Obasanjo: State Police is Solution to Nigeria’s Worsening Insecurity


*Serial leadership failure responsible for national woes, says Obi
James Sowole in Akure and Emmanuel Ugwu-Nwogo in Umuahia  

Former  President Olusegun Obasanjo, yesterday, said multi-level policing otherwise called state police was the solution to the nation’s concerning security situation.
Obasanjo, who stated this when the leadership of the National Association of Ex-local Government Chairmen in Nigeria, paid him a courtesy visit in Abeokuta, the Ogun State capital, said state police would be a better option to community policing.
This is as a frontline presidential aspirant and former governor of Anambra State, Mr Peter Obi, said the serial leadership failures in the country was responsible for the intractable security problems and other woes plaguing the nation.
However, Obasanjo, whose position was contained in a statement by his Special Assistant on Media, Kehinde Akinyemi, commended the initiative behind the formation of ALGON, saying it showed that some local chairmen were better than some top elected leaders.
While responding to one of the speakers, Chinwe Monu-Olarewaju’s submission on creation of community police to curb the wave of insecurity, the former president said the idea needed to be changed.
“Our situation in Nigeria concerns everyone, particularly, the case of terrorism. The case has gotten over the issue of community police. It is now state police. It is from that state police that we can now be talking about community police,” he said.
Obasanjo also spoke on the need to strengthen the traditional system and the local government administration, “which I prepared during the popular Murtala/Obasanjo administration, because I believe that there is need to enable that tier of government to work truly as a local government. They have their own Executive, Judiciary and Legislature.
“They were working and they were very visible, building and managing roads, looking into education, health, local administration, agriculture, but they were all gone,” Obasanjo said.
He explained that the experience that the former chairmen had in local government administration, was enough to aspire for higher posts, stressing that some of them had the competence, ability and integrity to get to these posts.
Obasanjo, who was presented with a letter of a life patron, assured them that he would look into their request, further noted that he would be available on request for their needs at all times.
Leader of the delegation and pioneer National chairman of the association, Hon.

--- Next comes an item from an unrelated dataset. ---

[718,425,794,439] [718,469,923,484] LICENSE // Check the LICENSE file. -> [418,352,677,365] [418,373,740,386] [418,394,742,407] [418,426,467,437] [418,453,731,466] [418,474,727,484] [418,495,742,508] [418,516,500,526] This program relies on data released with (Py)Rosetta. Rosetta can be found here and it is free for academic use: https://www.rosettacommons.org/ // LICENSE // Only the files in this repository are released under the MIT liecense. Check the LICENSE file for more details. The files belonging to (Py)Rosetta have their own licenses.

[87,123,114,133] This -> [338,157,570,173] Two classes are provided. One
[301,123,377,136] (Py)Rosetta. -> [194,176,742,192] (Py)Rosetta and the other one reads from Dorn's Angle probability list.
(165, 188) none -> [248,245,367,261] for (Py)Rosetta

Albert Asipa, told Obasanjo, that they decided to come together in all the 774 local governments in the country, so that they could also contribute to the economy and political developments of the country.

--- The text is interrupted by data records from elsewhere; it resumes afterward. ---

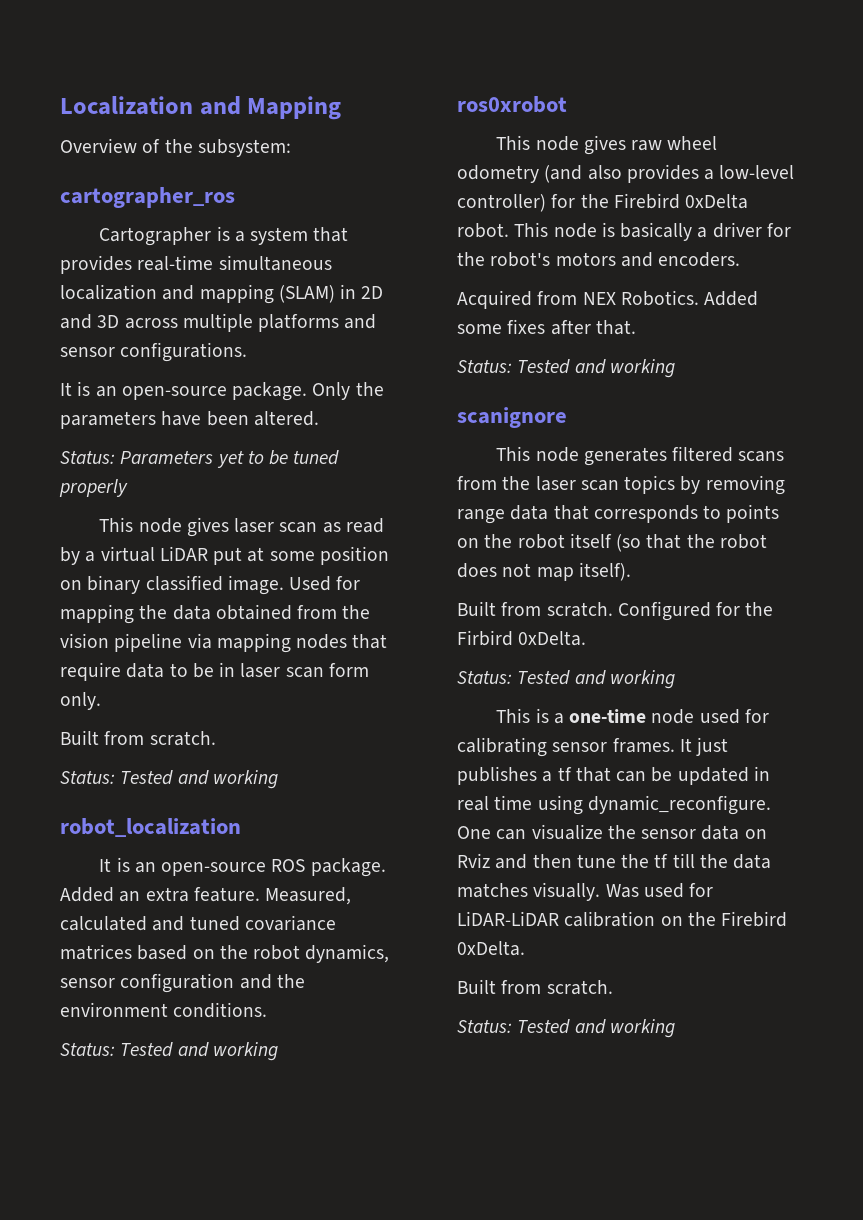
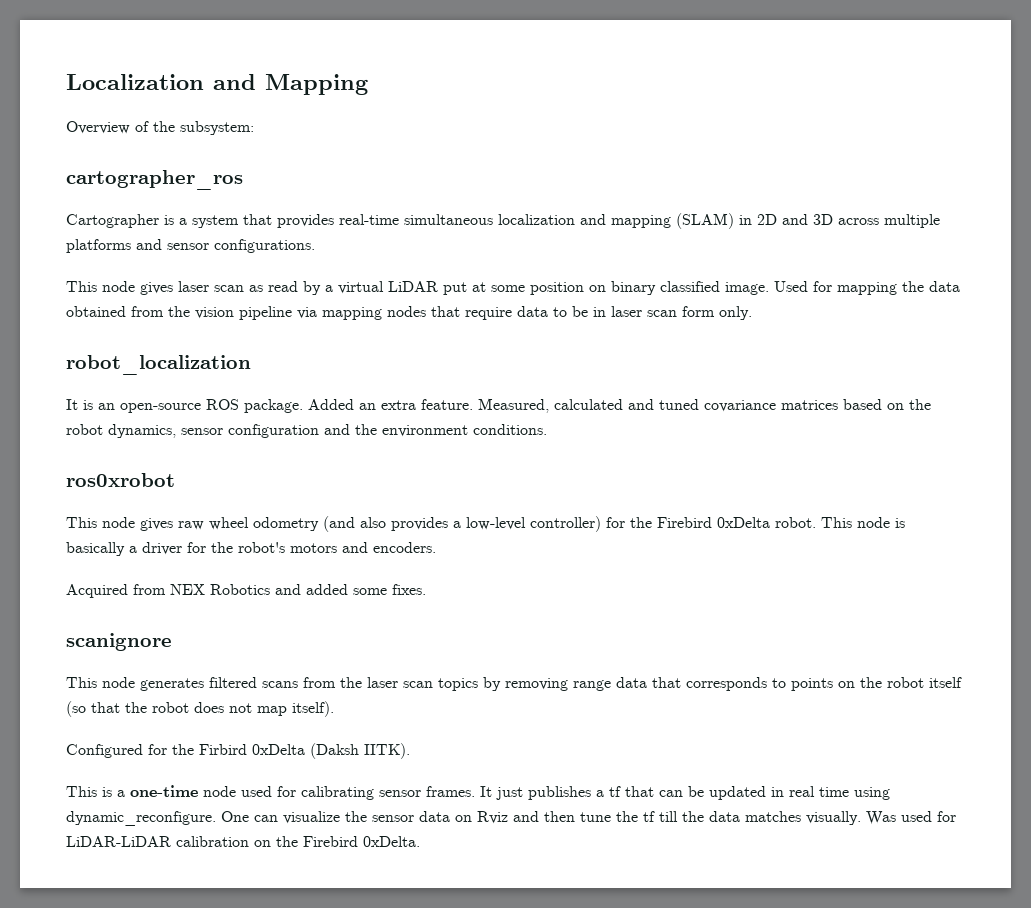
[60,381,384,401] [60,411,319,429] [60,450,340,468] [59,479,128,497] // It is an open-source package. Only the parameters have been altered. // Status: Parameters yet to be tuned properly -> (315, 246) none
[60,730,216,746] [60,770,278,789] // Built from scratch. // Status: Tested and working -> (752, 313) none
[60,1042,278,1061] // Status: Tested and working -> (547, 429) none
[620,290,759,306] [457,319,636,335] [457,359,675,378] Robotics. Added some fixes after that. // Status: Tested and working -> [210,584,426,595] Robotics and added some fixes.
[457,601,613,617] Built from scratch. -> (334, 709) none
[518,631,587,646] [457,670,675,689] 0xDelta. // Status: Tested and working -> [252,743,410,759] 0xDelta (Daksh IITK).
[457,979,613,995] [457,1019,675,1038] // Built from scratch. // Status: Tested and working -> (420, 841) none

He said it was in realisation of Obasanjo’s position as father of local government in Nigeria, that made them to visit him in order to actualise their goals.

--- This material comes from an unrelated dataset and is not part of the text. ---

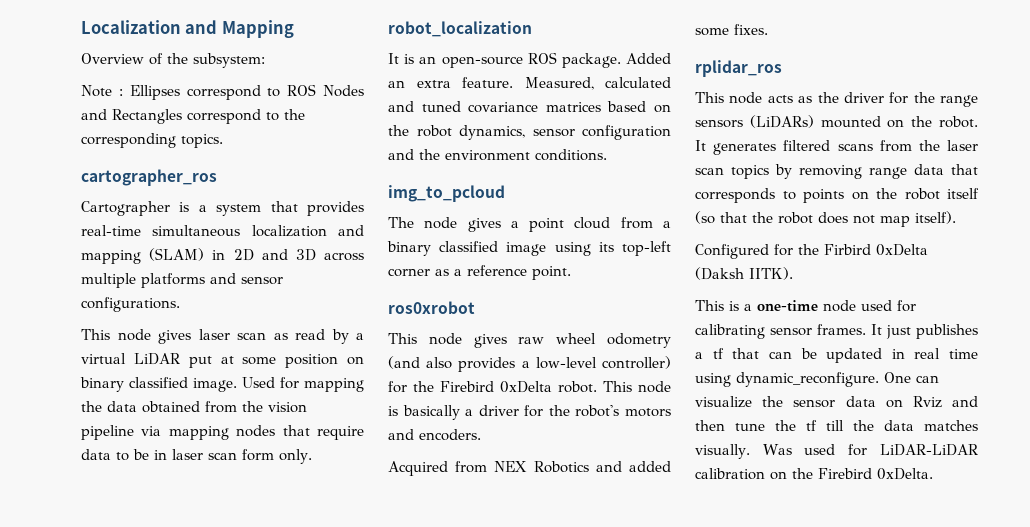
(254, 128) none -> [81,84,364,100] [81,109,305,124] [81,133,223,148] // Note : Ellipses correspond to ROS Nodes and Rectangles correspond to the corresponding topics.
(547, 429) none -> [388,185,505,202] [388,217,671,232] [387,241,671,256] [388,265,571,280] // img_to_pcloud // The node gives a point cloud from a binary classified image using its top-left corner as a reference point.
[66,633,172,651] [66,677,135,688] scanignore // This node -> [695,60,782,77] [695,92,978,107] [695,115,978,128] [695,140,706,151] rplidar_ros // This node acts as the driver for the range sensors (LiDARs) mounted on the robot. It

Accompanying the chairman were the Ogun State chapter Chairman, Shoyemi Coker, Board of Trustees (BoT) Chairman, Hon. Chinwe Monu-Olarewaju (Delta State), the traditional ruler of Odogbolu,  Oba Toye Mojeed Alatise, and Gbegande of Ososa, among others.
On his part, Obi, a Peoples Democratic Party (PDP) member, who spoke while addressing Abia State PDP delegates in Umuahia, yesterday, said there was an urgent need to arrest the drift, otherwise, things would keep getting worse.
He noted that Nigeria had been a victim of bad governance churning out bad development indices that were antithetical to its huge resources and potentials, using statistics to point out that 98 million Nigerians were living under poverty and not sure of food, while the number of unemployed persons accounted for 35% of the population.
The presidential aspirant said it remained a sad story that Nigeria had 15 million out of school children, just the county’s debt profile, which as at 2017 stood at about N57 trillion, had kept piling up and might have hit between 135 and 140 trillion soon.
Worse still, Obi said Nigeria’s huge debts could not be repaid since they were incurred “for consumption and not production”, adding that over 90 per cent the revenue were being used to service debts.
Despite the numbing national woes, Obi assured the delegates that he could fix Nigeria if given the chance to pilot the affairs of the nation, saying, “I know the problems of this country and how to solve them, including insecurity.”
For instance, he explained that insecurity could be addressed with massive employment, whereby people must have means of legitimate livelihood, adding that, “We must change from consumption to production”.
He gave a timeline of four years within which he would get Nigeria on its feet and steady it on the path of progress, peace, stability and sustained growth.
A member of Obi’s entourage and former presidential aspirant, Dr Doyin Okupe, had earlier in his remarks said the former Anambra governor remained the best option for Nigeria come 2023.
“I withdrew from the race to give Obi the chance,” he said, adding that PDP was lucky because with Obi, it stood the chance to defeat the APC federal government, which according to him, was bereft of ideas and had nothing more to offer Nigeria.